Starting at the line with "317 56 4.57", set down each line of the entries below through the last one, exactly as it stands.
_ _ _ _
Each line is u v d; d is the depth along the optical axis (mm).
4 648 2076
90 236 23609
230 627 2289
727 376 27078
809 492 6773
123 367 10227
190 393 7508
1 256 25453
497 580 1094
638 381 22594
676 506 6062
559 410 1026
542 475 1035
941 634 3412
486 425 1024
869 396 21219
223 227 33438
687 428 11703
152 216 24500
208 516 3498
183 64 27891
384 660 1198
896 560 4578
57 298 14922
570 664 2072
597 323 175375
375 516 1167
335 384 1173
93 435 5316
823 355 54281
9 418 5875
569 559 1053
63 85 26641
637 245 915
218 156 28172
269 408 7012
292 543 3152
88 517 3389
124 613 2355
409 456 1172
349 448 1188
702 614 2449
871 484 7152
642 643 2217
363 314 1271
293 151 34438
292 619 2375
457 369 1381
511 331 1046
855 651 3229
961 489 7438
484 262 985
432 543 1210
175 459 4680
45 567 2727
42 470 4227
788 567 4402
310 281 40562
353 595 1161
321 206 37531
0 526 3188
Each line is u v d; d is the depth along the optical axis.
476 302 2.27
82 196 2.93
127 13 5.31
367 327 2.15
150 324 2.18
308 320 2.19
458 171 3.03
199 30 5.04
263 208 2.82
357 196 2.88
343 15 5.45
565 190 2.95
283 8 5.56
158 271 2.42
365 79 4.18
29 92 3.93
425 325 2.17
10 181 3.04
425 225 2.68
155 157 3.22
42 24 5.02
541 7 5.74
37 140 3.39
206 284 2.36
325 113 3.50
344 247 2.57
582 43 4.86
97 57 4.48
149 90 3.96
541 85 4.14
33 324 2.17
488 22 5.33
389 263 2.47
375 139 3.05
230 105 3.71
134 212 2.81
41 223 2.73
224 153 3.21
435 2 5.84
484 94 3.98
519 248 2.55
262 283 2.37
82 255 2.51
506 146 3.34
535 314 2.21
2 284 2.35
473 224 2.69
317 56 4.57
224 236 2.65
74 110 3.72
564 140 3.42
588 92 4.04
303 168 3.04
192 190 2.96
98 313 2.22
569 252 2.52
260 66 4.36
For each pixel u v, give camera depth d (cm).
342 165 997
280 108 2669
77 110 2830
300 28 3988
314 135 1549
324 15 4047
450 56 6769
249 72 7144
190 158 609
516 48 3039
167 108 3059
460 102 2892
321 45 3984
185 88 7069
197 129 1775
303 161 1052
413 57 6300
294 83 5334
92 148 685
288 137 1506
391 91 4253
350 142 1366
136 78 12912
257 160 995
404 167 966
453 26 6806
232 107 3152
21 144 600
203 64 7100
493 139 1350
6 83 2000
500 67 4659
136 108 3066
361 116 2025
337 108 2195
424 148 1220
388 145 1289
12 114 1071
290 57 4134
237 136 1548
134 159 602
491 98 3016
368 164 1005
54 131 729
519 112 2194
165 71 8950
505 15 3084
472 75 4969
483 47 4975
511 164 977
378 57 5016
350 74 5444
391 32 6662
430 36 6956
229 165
_ _ _ _
▶ [EXERCISE ANSWER]:
317 56 4.57
224 236 2.65
74 110 3.72
564 140 3.42
588 92 4.04
303 168 3.04
192 190 2.96
98 313 2.22
569 252 2.52
260 66 4.36
For each pixel u v, give camera depth d (cm).
342 165 997
280 108 2669
77 110 2830
300 28 3988
314 135 1549
324 15 4047
450 56 6769
249 72 7144
190 158 609
516 48 3039
167 108 3059
460 102 2892
321 45 3984
185 88 7069
197 129 1775
303 161 1052
413 57 6300
294 83 5334
92 148 685
288 137 1506
391 91 4253
350 142 1366
136 78 12912
257 160 995
404 167 966
453 26 6806
232 107 3152
21 144 600
203 64 7100
493 139 1350
6 83 2000
500 67 4659
136 108 3066
361 116 2025
337 108 2195
424 148 1220
388 145 1289
12 114 1071
290 57 4134
237 136 1548
134 159 602
491 98 3016
368 164 1005
54 131 729
519 112 2194
165 71 8950
505 15 3084
472 75 4969
483 47 4975
511 164 977
378 57 5016
350 74 5444
391 32 6662
430 36 6956
229 165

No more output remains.